Go through the material below line by line and count those containing "homework". Write the count and nothing more.

** RECORD EXTRACTS follows **

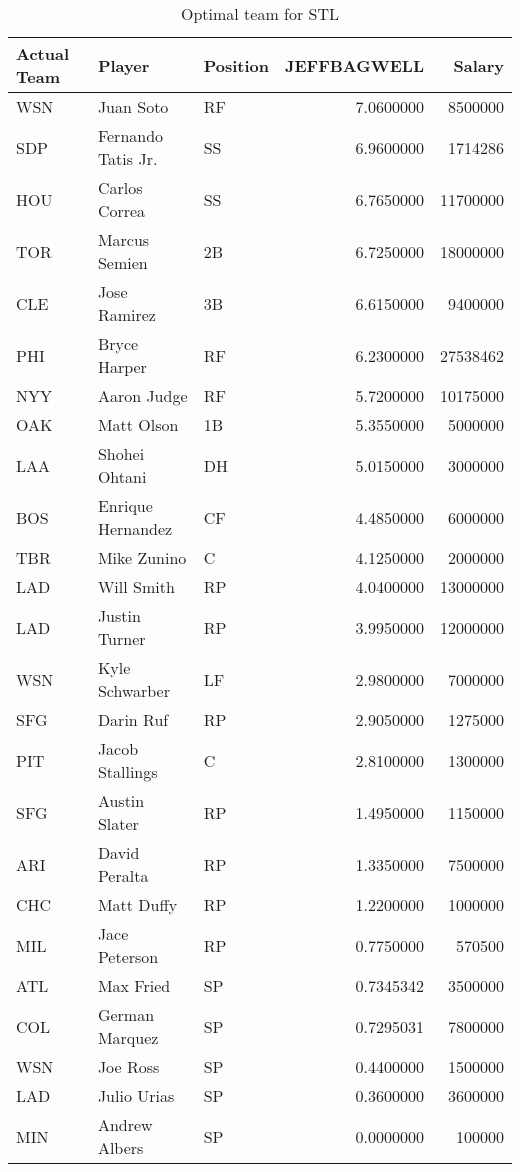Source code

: \begin{table}

\caption{Optimal team for STL}
\centering
\begin{tabular}[t]{l|l|l|r|r}
\hline
Actual Team & Player & Position & JEFFBAGWELL & Salary\\
\hline
WSN & Juan Soto & RF & 7.0600000 & 8500000\\
\hline
SDP & Fernando Tatis Jr. & SS & 6.9600000 & 1714286\\
\hline
HOU & Carlos Correa & SS & 6.7650000 & 11700000\\
\hline
TOR & Marcus Semien & 2B & 6.7250000 & 18000000\\
\hline
CLE & Jose Ramirez & 3B & 6.6150000 & 9400000\\
\hline
PHI & Bryce Harper & RF & 6.2300000 & 27538462\\
\hline
NYY & Aaron Judge & RF & 5.7200000 & 10175000\\
\hline
OAK & Matt Olson & 1B & 5.3550000 & 5000000\\
\hline
LAA & Shohei Ohtani & DH & 5.0150000 & 3000000\\
\hline
BOS & Enrique Hernandez & CF & 4.4850000 & 6000000\\
\hline
TBR & Mike Zunino & C & 4.1250000 & 2000000\\
\hline
LAD & Will Smith & RP & 4.0400000 & 13000000\\
\hline
LAD & Justin Turner & RP & 3.9950000 & 12000000\\
\hline
WSN & Kyle Schwarber & LF & 2.9800000 & 7000000\\
\hline
SFG & Darin Ruf & RP & 2.9050000 & 1275000\\
\hline
PIT & Jacob Stallings & C & 2.8100000 & 1300000\\
\hline
SFG & Austin Slater & RP & 1.4950000 & 1150000\\
\hline
ARI & David Peralta & RP & 1.3350000 & 7500000\\
\hline
CHC & Matt Duffy & RP & 1.2200000 & 1000000\\
\hline
MIL & Jace Peterson & RP & 0.7750000 & 570500\\
\hline
ATL & Max Fried & SP & 0.7345342 & 3500000\\
\hline
COL & German Marquez & SP & 0.7295031 & 7800000\\
\hline
WSN & Joe Ross & SP & 0.4400000 & 1500000\\
\hline
LAD & Julio Urias & SP & 0.3600000 & 3600000\\
\hline
MIN & Andrew Albers & SP & 0.0000000 & 100000\\
\hline
\end{tabular}
\end{table}
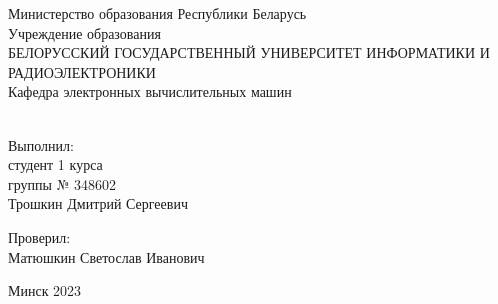 \begin{titlepage}
	\newpage \null
	\begin{center}
		Министерство образования Республики Беларусь \\[0.4cm] 

			Учреждение образования \\

			\MakeUppercase{БЕЛОРУССКИЙ ГОСУДАРСТВЕННЫЙ УНИВЕРСИТЕТ ИНФОРМАТИКИ И РАДИОЭЛЕКТРОНИКИ} \\[0.4cm]

		Кафедра электронных вычислительных машин \\ [4cm]

		 \\ [5cm]
		
		\noindent
		\parbox[t]{0.5\textwidth}{\raggedright
		Выполнил: \\
		студент 1 курса \\
		группы № 348602 \\
		Трошкин Дмитрий Сергеевич}\hfill
		\parbox[t]{0.5\textwidth}{\raggedleft
		Проверил: \\
		Матюшкин Светослав Иванович}%
		\vfill

		{\normalsize Минск 2023}
	\end{center}
\end{titlepage}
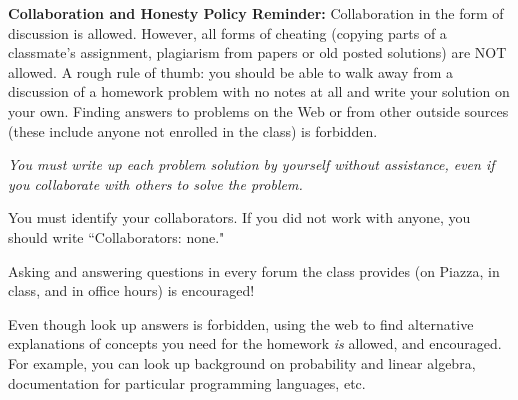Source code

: \documentclass[11pt]{article}
\begin{document}



\noindent
\textbf{Collaboration and Honesty Policy Reminder:}
Collaboration in the form of discussion is allowed. However, all forms
of cheating (copying parts of a classmate’s assignment, plagiarism
from papers or old posted solutions) are NOT allowed. A rough rule of
thumb: you should be able to walk away from a discussion of a homework
problem with no notes at all and write your solution on your own.
%
Finding answers to problems on the
Web or from other outside sources (these include anyone not enrolled
in the class) is forbidden. 

\begin{compactitem}
\item {\em You must write up each problem solution by yourself without
assistance, even if you collaborate with others to solve the
problem.}

\item You must identify your collaborators. If you did not
work with anyone, you should write ``Collaborators: none."

\item Asking and answering questions in every forum the class provides (on Piazza, in class, and in
  office hours) is encouraged!

\item Even though look up answers is forbidden, using the web to find
  alternative explanations of concepts you need for the homework
  \emph{is} allowed, and encouraged. For example, you can look up
  background on probability and linear algebra, documentation for
  particular programming languages, etc.
    \end{compactitem}
\end{document}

** End of RECORD EXTRACTS **

> _YOUR RESPONSE_: 2